Ein schnelles Ende der Mission ist nicht in Sicht
Die Taskforce soll auch dazu beitragen, dass mehr Mittel aus den EU-Strukturfonds nach Griechenland fließen. Ein Großteil der für das Land reservierten Mittel wurde bisher nicht abgerufen. Doch inzwischen fließt mehr Geld in Strukturprojekte. Auch weil die EU-Kommission den erforderlichen griechischen Eigenanteil auf 15 Prozent gesenkt hat, und künftig müssen die Griechen wohl nur noch fünf Prozent der Projektkosten aus eigener Kasse zahlen. "Ich bin froh, dass Griechenland jetzt mehr Mittel absorbiert als der europäische Durchschnitt", sagt Reichenbach. "Aber Griechenland hat ja auch einen besonderen Bedarf an den Strukturfonds."
Auch die Kreditversorgung der mittelständischen Unternehmen will die Taskforce verbessern. Weil sich die griechischen Banken in der Krise nicht mehr refinanzieren können, ist das Kreditgeschäft in Griechenland quasi zum Erliegen gekommen. Ein neues Instrument soll Investitionen möglich machen: Die Europäische Investitionsbank und griechische Geschäftsbanken sollen sich das Risiko teilen. Eineinhalb Milliarden Euro könnten so für die griechische Wirtschaft flüssig gemacht werden, hofft Reichenbach.
Insgesamt also eine große Herausforderung: "Griechenland muss Erfolge erzielen in sehr schwierigen Zeiten. Die EU-Kommission bietet auf technischer und politischer Ebene bedeutende Unterstützung, um diese Herausforderung zu bestehen." Auf ein schnelles Ende seiner Mission scheint sich der Taskforce-Chef jedenfalls nicht einzustellen.

# Aufgabe 1
Gib einen Abschnitt aus dem Text über die Griechenland-Taskforce wortgetreu wieder, indem du bei den Worten „Auch die Kreditversorgung“ beginnst und nach den Worten „werden, hofft Reichenbach.“ aufhörst.
# Aufgabe 2
Formuliere den Absatz im Text über die Griechenland-Taskforce, der mit „Auch die Kreditversorgung“ beginnt, kürzer und behalte dabei seine wichtigsten Fakten bei.

# Datenabschnitt
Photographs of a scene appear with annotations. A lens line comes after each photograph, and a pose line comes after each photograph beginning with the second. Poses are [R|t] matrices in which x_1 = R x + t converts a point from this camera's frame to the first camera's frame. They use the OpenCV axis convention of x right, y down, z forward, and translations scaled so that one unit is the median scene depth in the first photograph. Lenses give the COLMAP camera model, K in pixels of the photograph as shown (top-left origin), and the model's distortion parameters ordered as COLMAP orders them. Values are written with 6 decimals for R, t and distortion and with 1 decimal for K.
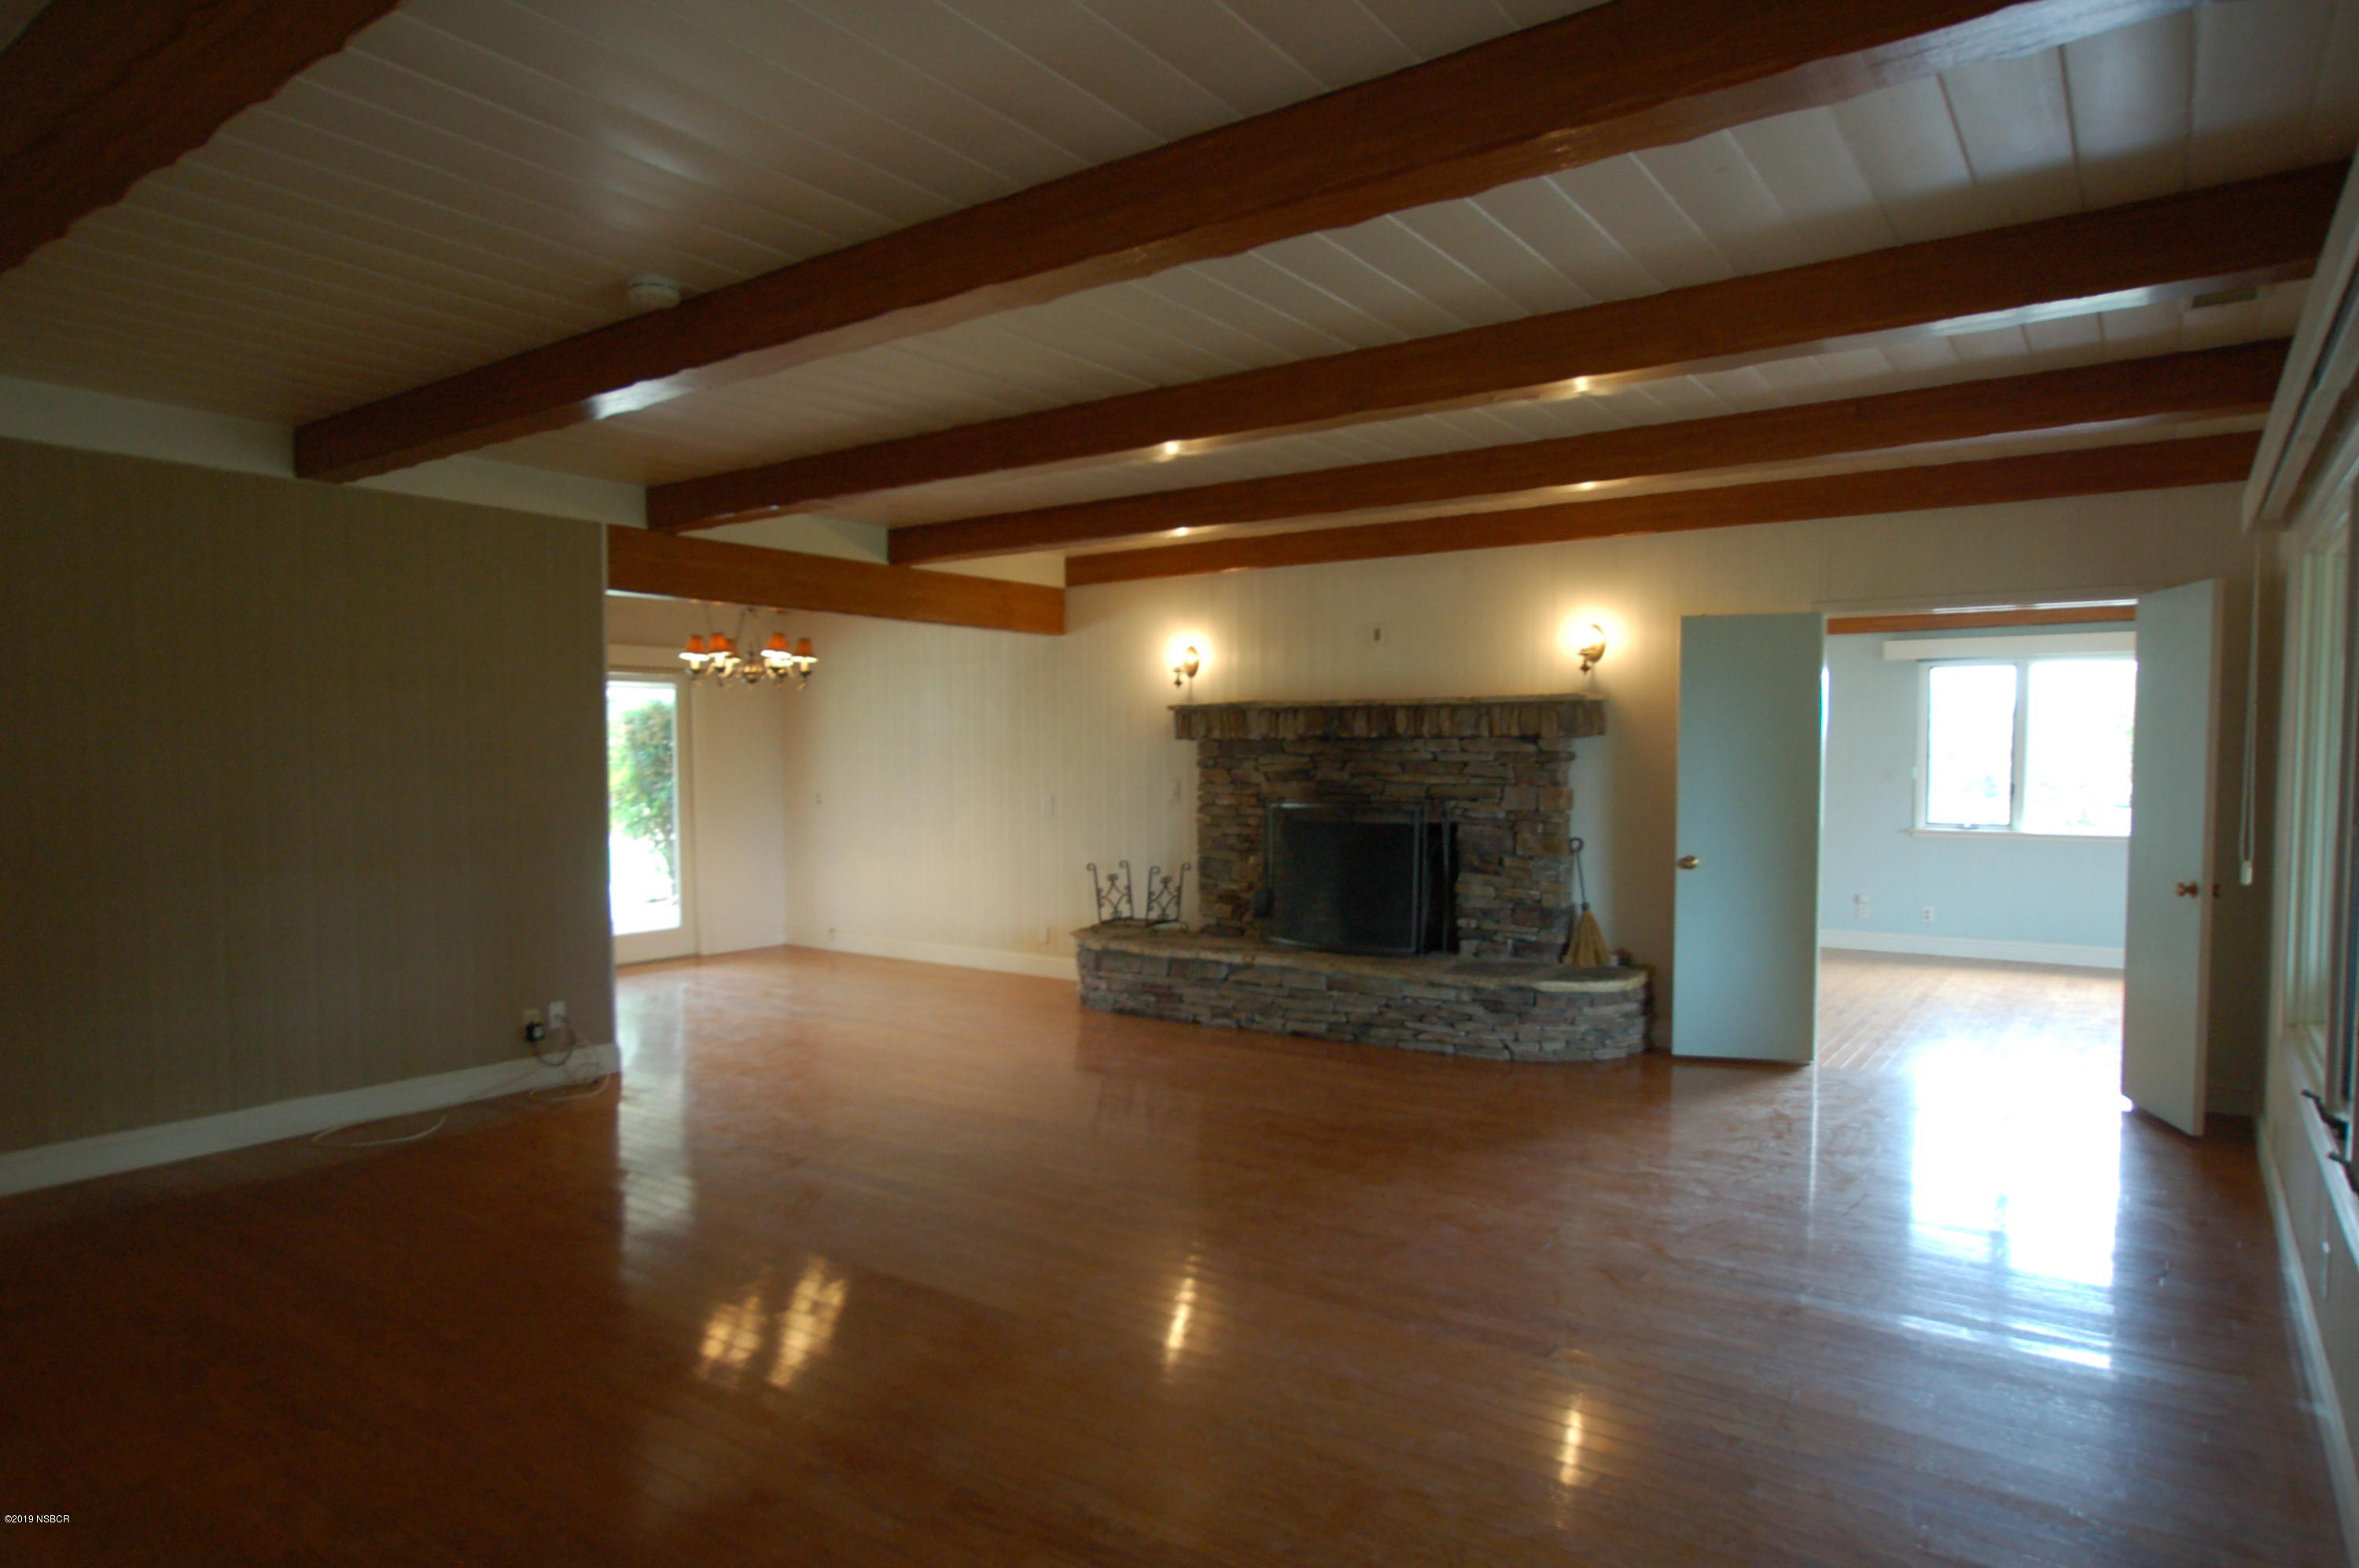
lens RADIAL K [[1395.6, 0, 1170.5], [0, 1395.6, 794.4], [0, 0, 1]] dist [-0.042488, 0.006357]
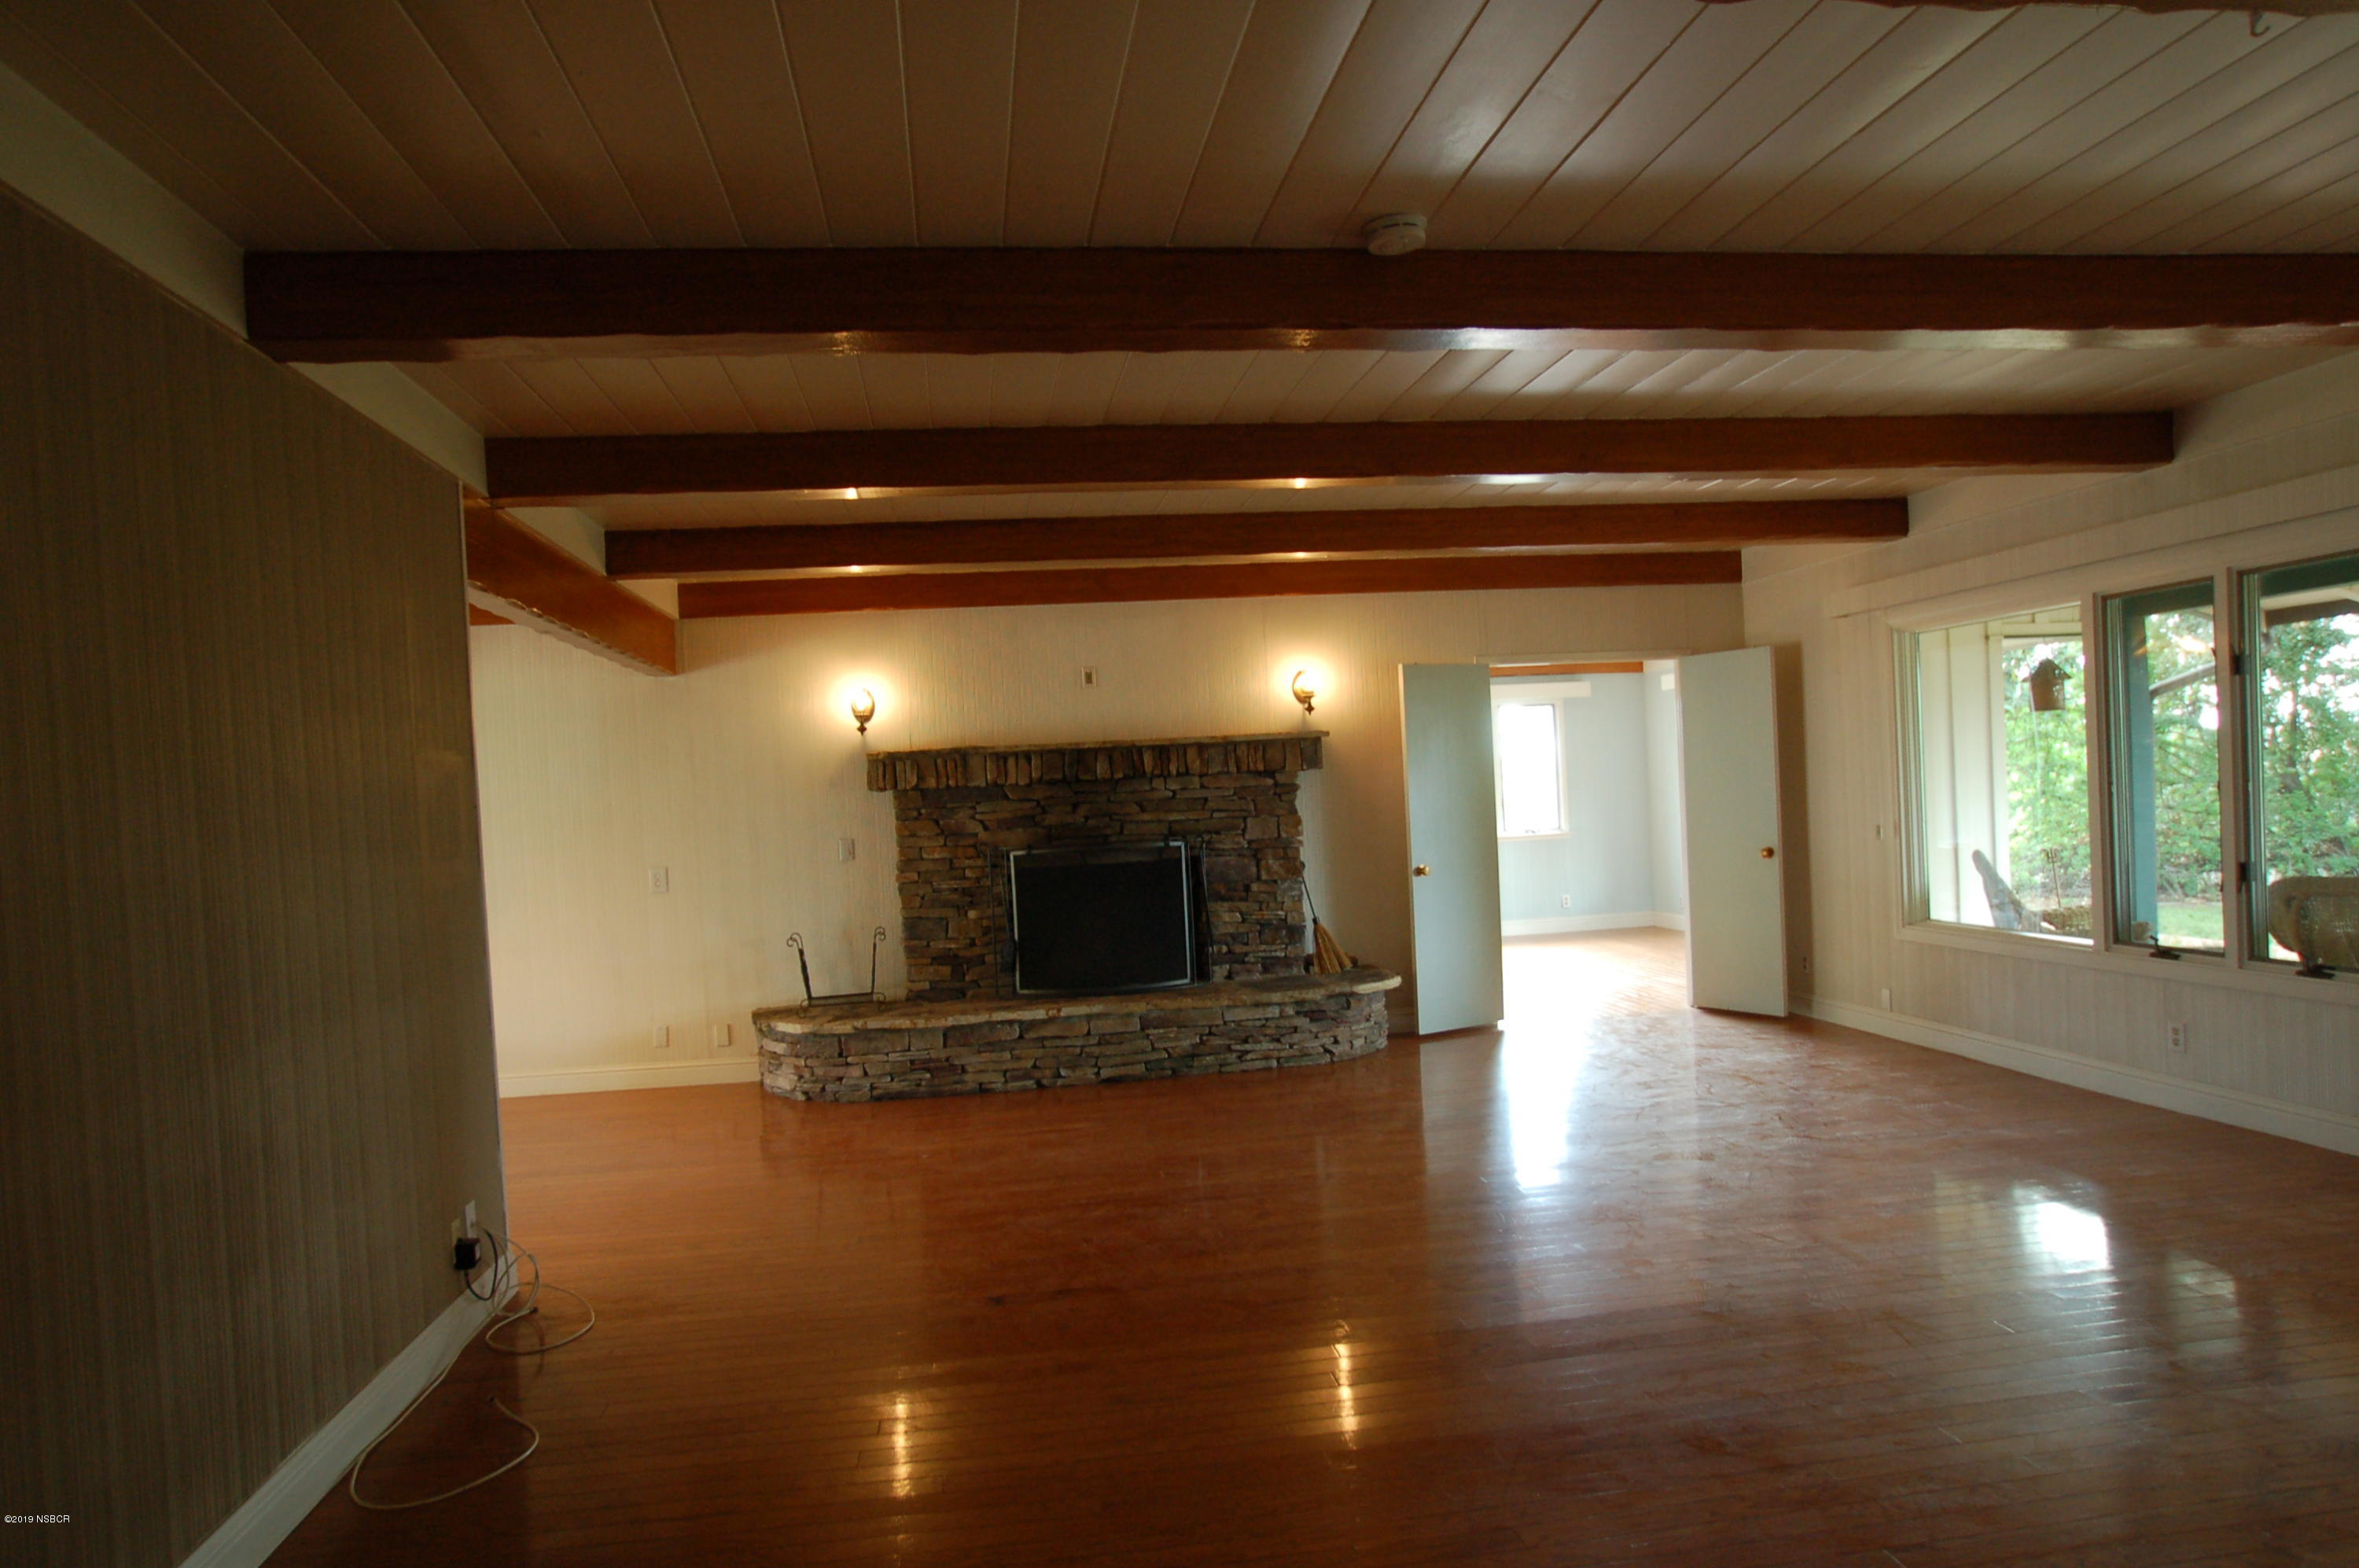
lens RADIAL K [[1395.6, 0, 1119.7], [0, 1395.6, 800.1], [0, 0, 1]] dist [-0.042488, 0.006357]
pose [[0.739991, -0.035838, 0.671662, -0.543003], [0.070227, 0.997238, -0.024162, -0.000449], [-0.668941, 0.065049, 0.740464, 0.251276]]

# Antwort 1
Auch die Kreditversorgung der mittelständischen Unternehmen will die Taskforce verbessern. Weil sich die griechischen Banken in der Krise nicht mehr refinanzieren können, ist das Kreditgeschäft in Griechenland quasi zum Erliegen gekommen. Ein neues Instrument soll Investitionen möglich machen: Die Europäische Investitionsbank und griechische Geschäftsbanken sollen sich das Risiko teilen. Eineinhalb Milliarden Euro könnten so für die griechische Wirtschaft flüssig gemacht werden, hofft Reichenbach.

# Antwort 2
Die Taskforce will die Kreditversorgung mittelständischer Unternehmen verbessern. In der Krise können sich die griechischen Banken nicht mehr refinanzieren, sodass das Kreditgeschäft quasi zum Erliegen gekommen ist. Ein neues Instrument soll Investitionen ermöglichen: Die Europäische Investitionsbank und griechische Geschäftsbanken sollen sich das Risiko teilen. Reichenbach hofft, dass so eineinhalb Milliarden Euro für die griechische Wirtschaft flüssig gemacht werden können.